I have been with several people and at one time or another, I felt strongly for them.  Every relationship was emotionally potent.  Curiously, however, it is that first love that has the greatest effect.  Oh, I wasn't an emotional virgin.  I had my own infatuations and I pined over boys with cute dimples and awesome dance moves before I even met my first love.  But I guess, before that first love, true romance - in its real essence - has never touched me.  Ironically, for something that can rock my world, I did not truly expect it.  Looking back, it was a happy experience tinged with elements of sadness and yes, even grief.

I am not speaking of your first crush, first kiss or the guy or girl you lost your virginity to.  I am speaking about your first true love.  Mine was the first person I truly fell madly in love with, the person I thought I cannot live without.  He wasn't my childhood sweetheart (although let us not discredit childhood sweethearts or underestimate the mark they leave behind); I envy E for having one.  His first love was his childhood sweetheart.
First love is the first time we deal with all sorts of emotion - angst, adoration, fascination, lust, anxiety, sadness that know no end.  It's a roller coaster ride.  It's the first person you shared deep connection with both on an emotional and physical level.  You cannot live without them.  You feel alive. It's consuming.  It's fantastic.  And then suddenly, it ends.  Just like that. The best thing that ever happened to you - is gone.
No, this does not happen to everyone.  The scenario may vary, but amazingly enough the emotions are the same.  We never really truly forget.  Unfortunately, for some, they end up pining for the same person.  They find themselves looking for the same thing that they have lost.  They want to recapture the same feelings, the same physical attraction.  It happened to me too.  Now, I know why.

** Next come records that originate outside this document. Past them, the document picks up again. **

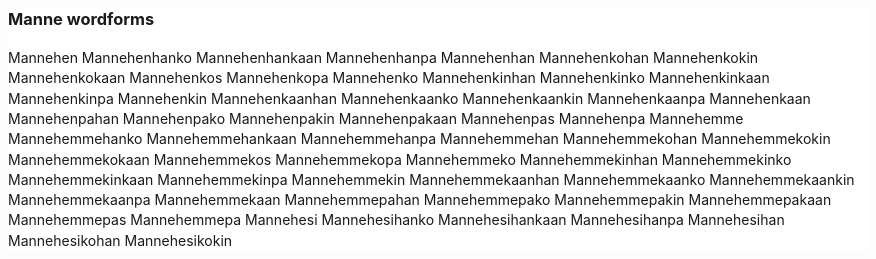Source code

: 
### Manne wordforms

Mannehen
Mannehenhanko
Mannehenhankaan
Mannehenhanpa
Mannehenhan
Mannehenkohan
Mannehenkokin
Mannehenkokaan
Mannehenkos
Mannehenkopa
Mannehenko
Mannehenkinhan
Mannehenkinko
Mannehenkinkaan
Mannehenkinpa
Mannehenkin
Mannehenkaanhan
Mannehenkaanko
Mannehenkaankin
Mannehenkaanpa
Mannehenkaan
Mannehenpahan
Mannehenpako
Mannehenpakin
Mannehenpakaan
Mannehenpas
Mannehenpa
Mannehemme
Mannehemmehanko
Mannehemmehankaan
Mannehemmehanpa
Mannehemmehan
Mannehemmekohan
Mannehemmekokin
Mannehemmekokaan
Mannehemmekos
Mannehemmekopa
Mannehemmeko
Mannehemmekinhan
Mannehemmekinko
Mannehemmekinkaan
Mannehemmekinpa
Mannehemmekin
Mannehemmekaanhan
Mannehemmekaanko
Mannehemmekaankin
Mannehemmekaanpa
Mannehemmekaan
Mannehemmepahan
Mannehemmepako
Mannehemmepakin
Mannehemmepakaan
Mannehemmepas
Mannehemmepa
Mannehesi
Mannehesihanko
Mannehesihankaan
Mannehesihanpa
Mannehesihan
Mannehesikohan
Mannehesikokin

In your life, you meet people.  Some you never really think about again or even remember.  Some you wonder what ever happened to them.  There are some that you wonder if they ever think of you or remember you.  There are some you wish you never think about again - but you do.

However, like everything that has been lost, you need to let go.  We don't really forget our first love, but we should never allow its legacy to dictate the rest of our lives.